Author Archives: Juan-antonio Fernández-madrigal

A new variant of Q-learning that alleviates its slow learning speed (with a brief review of reinforcement learning algorithms)

J.C. van Rooijen, I. Grondman, R. Babuška, Learning rate free reinforcement learning for real-time motion control using a value-gradient based policy, Mechatronics, Volume 24, Issue 8, December 2014, Pages 966-974, ISSN 0957-4158. DOI: 10.1016/j.mechatronics.2014.05.007

Reinforcement learning (RL) is a framework that enables a controller to find an optimal control policy for a task in an unknown environment. Although RL has been successfully used to solve optimal control problems, learning is generally slow. The main causes are the inefficient use of information collected during interaction with the system and the inability to use prior knowledge on the system or the control task. In addition, the learning speed heavily depends on the learning rate parameter, which is difficult to tune.
In this paper, we present a sample-efficient, learning-rate-free version of the Value-Gradient Based Policy (VGBP) algorithm. The main difference between VGBP and other frequently used algorithms, such as Sarsa, is that in VGBP the learning agent has a direct access to the reward function, rather than just the immediate reward values. Furthermore, the agent learns a process model. This enables the algorithm to select control actions by optimizing over the right-hand side of the Bellman equation. We demonstrate the fast learning convergence in simulations and experiments with the underactuated pendulum swing-up task. In addition, we present experimental results for a more complex 2-DOF robotic manipulator.

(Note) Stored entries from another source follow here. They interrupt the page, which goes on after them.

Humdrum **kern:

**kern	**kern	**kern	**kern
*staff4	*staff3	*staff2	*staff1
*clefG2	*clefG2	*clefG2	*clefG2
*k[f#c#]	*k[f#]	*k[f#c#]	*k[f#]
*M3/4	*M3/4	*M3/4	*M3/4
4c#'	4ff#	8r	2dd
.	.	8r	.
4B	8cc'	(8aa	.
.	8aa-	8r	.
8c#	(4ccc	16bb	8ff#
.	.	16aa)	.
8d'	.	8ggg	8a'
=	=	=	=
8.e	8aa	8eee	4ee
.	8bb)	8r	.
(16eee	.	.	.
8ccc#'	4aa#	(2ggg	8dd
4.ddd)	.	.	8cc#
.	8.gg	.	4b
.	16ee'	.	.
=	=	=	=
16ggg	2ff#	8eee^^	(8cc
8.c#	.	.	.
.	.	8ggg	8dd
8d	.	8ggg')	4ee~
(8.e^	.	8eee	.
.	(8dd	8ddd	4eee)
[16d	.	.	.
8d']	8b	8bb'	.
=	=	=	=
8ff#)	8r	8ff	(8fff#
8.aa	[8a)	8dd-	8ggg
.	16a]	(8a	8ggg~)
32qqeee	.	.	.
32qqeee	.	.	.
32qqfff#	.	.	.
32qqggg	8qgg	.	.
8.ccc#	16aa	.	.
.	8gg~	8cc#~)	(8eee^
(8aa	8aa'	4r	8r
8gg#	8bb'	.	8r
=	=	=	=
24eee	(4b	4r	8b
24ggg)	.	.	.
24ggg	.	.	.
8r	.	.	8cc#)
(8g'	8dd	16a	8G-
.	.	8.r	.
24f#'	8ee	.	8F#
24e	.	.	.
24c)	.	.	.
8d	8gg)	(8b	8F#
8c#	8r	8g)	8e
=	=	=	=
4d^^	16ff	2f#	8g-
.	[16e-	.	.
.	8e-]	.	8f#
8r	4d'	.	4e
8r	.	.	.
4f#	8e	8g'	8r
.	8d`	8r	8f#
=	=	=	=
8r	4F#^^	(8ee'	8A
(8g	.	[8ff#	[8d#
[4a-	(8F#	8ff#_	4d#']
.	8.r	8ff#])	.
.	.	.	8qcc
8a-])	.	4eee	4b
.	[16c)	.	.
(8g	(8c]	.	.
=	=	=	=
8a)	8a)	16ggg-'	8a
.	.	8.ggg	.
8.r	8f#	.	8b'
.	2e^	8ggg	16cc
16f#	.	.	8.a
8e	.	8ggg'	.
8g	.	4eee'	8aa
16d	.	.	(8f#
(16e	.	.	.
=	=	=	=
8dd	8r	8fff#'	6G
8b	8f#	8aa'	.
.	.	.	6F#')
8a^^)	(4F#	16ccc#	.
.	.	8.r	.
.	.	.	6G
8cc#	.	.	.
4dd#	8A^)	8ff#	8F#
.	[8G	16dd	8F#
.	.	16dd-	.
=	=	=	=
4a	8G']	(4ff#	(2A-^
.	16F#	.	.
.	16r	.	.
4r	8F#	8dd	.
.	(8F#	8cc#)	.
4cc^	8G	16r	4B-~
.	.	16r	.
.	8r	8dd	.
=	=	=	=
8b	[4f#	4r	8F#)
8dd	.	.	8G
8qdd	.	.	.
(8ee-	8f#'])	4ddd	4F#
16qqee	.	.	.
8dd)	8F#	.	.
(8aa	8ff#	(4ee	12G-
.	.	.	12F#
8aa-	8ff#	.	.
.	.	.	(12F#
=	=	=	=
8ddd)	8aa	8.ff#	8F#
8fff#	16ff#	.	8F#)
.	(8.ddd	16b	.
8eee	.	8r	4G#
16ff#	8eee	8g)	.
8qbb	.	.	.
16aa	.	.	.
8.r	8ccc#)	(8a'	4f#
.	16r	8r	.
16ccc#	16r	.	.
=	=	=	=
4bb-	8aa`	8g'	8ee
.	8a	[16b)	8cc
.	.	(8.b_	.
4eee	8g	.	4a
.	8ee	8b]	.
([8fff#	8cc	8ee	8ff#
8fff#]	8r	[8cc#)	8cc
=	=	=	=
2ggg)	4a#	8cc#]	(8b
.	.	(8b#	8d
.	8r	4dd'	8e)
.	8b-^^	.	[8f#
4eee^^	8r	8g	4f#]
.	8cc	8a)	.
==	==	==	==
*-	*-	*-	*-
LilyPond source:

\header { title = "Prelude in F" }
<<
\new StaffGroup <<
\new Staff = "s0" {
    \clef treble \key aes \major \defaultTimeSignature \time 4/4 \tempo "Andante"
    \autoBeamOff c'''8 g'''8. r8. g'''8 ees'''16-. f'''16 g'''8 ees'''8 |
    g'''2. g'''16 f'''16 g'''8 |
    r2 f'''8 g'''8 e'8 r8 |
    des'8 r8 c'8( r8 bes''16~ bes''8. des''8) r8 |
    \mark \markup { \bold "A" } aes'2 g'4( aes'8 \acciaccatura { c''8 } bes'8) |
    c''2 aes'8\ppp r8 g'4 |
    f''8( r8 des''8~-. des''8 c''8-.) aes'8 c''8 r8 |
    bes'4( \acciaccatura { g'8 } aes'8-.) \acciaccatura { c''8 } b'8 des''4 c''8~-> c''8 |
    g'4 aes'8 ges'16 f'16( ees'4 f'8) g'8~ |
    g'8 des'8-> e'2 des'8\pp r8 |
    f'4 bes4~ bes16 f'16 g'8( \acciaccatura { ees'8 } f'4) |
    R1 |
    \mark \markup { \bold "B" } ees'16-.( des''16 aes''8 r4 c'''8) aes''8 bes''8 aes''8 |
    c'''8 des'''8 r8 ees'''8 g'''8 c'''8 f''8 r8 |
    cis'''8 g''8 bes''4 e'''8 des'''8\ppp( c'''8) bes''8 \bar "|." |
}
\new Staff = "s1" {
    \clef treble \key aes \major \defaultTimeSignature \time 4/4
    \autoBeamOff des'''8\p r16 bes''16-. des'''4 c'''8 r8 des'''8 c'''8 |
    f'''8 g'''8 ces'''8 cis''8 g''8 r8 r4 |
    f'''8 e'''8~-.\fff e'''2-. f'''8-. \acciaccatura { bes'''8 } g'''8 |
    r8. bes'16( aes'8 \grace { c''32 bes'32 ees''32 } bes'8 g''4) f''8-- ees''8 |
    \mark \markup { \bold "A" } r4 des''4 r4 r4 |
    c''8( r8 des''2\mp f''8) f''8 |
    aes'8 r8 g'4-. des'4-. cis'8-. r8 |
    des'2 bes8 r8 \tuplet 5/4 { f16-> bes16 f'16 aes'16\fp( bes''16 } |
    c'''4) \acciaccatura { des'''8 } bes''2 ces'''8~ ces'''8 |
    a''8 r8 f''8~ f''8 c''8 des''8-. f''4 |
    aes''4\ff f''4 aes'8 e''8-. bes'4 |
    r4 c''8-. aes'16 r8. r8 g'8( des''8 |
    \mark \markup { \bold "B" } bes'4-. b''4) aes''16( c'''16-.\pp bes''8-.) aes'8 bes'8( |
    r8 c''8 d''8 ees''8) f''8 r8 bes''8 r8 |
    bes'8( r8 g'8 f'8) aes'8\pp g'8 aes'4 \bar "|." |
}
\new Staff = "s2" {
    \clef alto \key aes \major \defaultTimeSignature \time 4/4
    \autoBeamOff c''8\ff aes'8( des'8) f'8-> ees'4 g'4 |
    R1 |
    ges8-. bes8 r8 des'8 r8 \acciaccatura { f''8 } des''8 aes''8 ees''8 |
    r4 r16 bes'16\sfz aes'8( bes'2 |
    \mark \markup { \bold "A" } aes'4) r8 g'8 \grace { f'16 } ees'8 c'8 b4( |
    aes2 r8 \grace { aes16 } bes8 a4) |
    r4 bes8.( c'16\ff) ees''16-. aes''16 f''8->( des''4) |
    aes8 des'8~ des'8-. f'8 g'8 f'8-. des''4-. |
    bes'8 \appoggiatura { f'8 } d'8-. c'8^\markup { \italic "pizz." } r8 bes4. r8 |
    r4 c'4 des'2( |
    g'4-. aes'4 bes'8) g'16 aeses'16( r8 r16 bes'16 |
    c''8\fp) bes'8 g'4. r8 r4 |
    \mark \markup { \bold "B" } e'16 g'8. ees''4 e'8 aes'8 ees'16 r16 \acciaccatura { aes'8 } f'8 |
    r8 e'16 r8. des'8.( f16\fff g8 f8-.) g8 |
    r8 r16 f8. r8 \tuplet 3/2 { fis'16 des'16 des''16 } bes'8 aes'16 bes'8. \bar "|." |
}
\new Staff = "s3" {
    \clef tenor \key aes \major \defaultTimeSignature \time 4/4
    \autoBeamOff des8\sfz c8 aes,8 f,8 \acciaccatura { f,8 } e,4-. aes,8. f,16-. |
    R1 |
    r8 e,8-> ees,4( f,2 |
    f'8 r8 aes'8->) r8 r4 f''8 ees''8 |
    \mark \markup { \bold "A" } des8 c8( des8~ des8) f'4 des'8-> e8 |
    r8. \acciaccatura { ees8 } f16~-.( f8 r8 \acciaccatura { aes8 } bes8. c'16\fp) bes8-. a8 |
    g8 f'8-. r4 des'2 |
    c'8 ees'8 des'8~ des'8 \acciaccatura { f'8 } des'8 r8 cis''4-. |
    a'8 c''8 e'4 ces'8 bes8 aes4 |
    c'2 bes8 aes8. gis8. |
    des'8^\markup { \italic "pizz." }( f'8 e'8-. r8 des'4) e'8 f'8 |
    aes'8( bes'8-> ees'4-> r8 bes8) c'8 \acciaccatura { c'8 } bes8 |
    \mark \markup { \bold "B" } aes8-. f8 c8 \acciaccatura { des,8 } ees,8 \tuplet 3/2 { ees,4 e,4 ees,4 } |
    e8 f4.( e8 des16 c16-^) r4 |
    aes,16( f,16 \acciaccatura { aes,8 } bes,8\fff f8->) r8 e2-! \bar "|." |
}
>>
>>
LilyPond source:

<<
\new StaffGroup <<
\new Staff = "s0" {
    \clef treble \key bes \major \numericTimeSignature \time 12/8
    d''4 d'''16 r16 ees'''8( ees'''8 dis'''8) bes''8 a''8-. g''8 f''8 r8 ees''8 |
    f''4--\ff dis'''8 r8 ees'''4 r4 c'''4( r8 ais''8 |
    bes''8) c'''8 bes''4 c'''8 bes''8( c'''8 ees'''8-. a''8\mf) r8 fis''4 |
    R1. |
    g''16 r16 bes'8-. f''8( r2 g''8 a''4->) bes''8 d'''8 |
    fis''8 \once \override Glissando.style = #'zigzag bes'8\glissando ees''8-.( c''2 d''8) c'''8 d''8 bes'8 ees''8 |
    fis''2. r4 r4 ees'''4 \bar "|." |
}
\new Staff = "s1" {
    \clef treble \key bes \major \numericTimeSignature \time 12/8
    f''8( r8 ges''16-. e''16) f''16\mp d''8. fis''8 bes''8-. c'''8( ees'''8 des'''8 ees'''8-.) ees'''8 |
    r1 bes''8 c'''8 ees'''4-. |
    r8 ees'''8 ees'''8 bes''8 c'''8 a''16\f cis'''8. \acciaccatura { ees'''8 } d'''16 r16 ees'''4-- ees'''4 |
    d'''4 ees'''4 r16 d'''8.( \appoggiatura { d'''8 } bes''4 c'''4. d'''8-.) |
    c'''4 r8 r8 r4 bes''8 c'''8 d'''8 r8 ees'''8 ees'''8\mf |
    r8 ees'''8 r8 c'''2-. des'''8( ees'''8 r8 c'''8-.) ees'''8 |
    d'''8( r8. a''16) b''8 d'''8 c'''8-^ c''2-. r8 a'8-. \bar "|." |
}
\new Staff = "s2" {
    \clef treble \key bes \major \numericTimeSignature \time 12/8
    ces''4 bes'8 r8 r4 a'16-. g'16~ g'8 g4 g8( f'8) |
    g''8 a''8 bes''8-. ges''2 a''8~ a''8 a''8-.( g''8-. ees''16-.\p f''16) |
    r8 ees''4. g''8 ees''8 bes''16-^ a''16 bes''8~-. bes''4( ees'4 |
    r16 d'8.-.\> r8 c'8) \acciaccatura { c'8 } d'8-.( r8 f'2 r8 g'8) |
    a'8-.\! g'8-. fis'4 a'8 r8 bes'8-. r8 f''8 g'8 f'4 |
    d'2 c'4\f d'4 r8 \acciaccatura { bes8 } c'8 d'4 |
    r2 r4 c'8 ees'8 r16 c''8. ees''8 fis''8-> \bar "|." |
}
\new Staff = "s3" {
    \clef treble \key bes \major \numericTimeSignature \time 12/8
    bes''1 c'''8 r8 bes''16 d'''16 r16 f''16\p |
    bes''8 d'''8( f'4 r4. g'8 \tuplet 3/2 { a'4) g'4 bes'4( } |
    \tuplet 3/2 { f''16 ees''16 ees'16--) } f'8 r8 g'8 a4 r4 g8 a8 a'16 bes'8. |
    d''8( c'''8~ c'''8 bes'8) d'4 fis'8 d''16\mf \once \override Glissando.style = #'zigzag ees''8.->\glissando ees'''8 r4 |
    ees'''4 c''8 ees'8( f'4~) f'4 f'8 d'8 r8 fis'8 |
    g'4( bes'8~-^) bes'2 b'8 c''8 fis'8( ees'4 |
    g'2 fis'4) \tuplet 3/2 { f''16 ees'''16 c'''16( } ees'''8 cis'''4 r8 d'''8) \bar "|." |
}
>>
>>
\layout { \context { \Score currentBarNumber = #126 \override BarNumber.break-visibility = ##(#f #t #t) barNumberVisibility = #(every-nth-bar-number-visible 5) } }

Estimating states of a human teleoperator and studying their influence in performing control

Yunyi Jia, Ning Xi, Shuang Liu, Yunxia Wang, Xin Li, and Sheng Bi, Quality of teleoperator adaptive control for telerobotic operations The International Journal of Robotics Research December 2014 33: 1765-1781, first published on November 13, 2014. DOI: 10.1177/0278364914556124

Extensive studies have been conducted on telerobotic operations for decades due to their widespread applications in a variety of areas. Most studies have been focused on two major issues: stability and telepresence. Few have studied the influence of the operation status of the teleoperator on the performance of telerobotic operations. As subnormal operation status of the teleoperator may result in insufficient and even incorrect operations, the quality of teleoperator (QoT) is an important impact on the performance of the telerobotic operations in terms of the efficiency and safety even if both the stability and telepresence are guaranteed. Therefore, this paper investigates the online identification of the QoT and its application to telerobotic operations. The QoT is identified based on five QoT indicators which are generated based on the teleoperator’s brain EEG signals. A QoT adaptive control method is designed to adapt the velocity and responsivity of the robotic system to the operation status of the teleoperator such that the teleoperation efficiency and safety can be enhanced. The online QoT identification method was conducted on various teleoperators and the QoT adaptive control method was implemented on a mobile manipulator teleoperation system. The experimental results demonstrated the effectiveness and advantages of the proposed methods.

Probabilistic models of several sensors plus a method for distinguishing the different hypotheses from the posterior of a PF

V. Alvarez-Santos, A. Canedo-Rodriguez, R. Iglesias, X.M. Pardo, C.V. Regueiro, M. Fernandez-Delgado, Route learning and reproduction in a tour-guide robot, Robotics and Autonomous Systems, Volume 63, Part 2, January 2015, Pages 206-213, ISSN 0921-8890. DOI: 10.1016/j.robot.2014.07.013

Traditionally, route information is introduced in tour-guide robots by experts in robotics. In the tour-guide robot that we are developing, we allow the robot to learn new routes while following an instructor. In this paper we describe the route recording process that takes place while following a human, as well as, how those routes are later reproduced.

A key element of both route recording and reproduction is a robust multi-sensorial localization algorithm that we have designed, which is able to combine various sources of information to obtain an estimate of the robot’s pose. In this work we detail how the algorithm works, and how we use it to record routes. Moreover, we describe how our robot reproduces routes, including path planning within route points, and dynamic obstacle avoidance for safe navigation. Finally, we show through several trajectories how the robot was able to learn and reproduce different routes.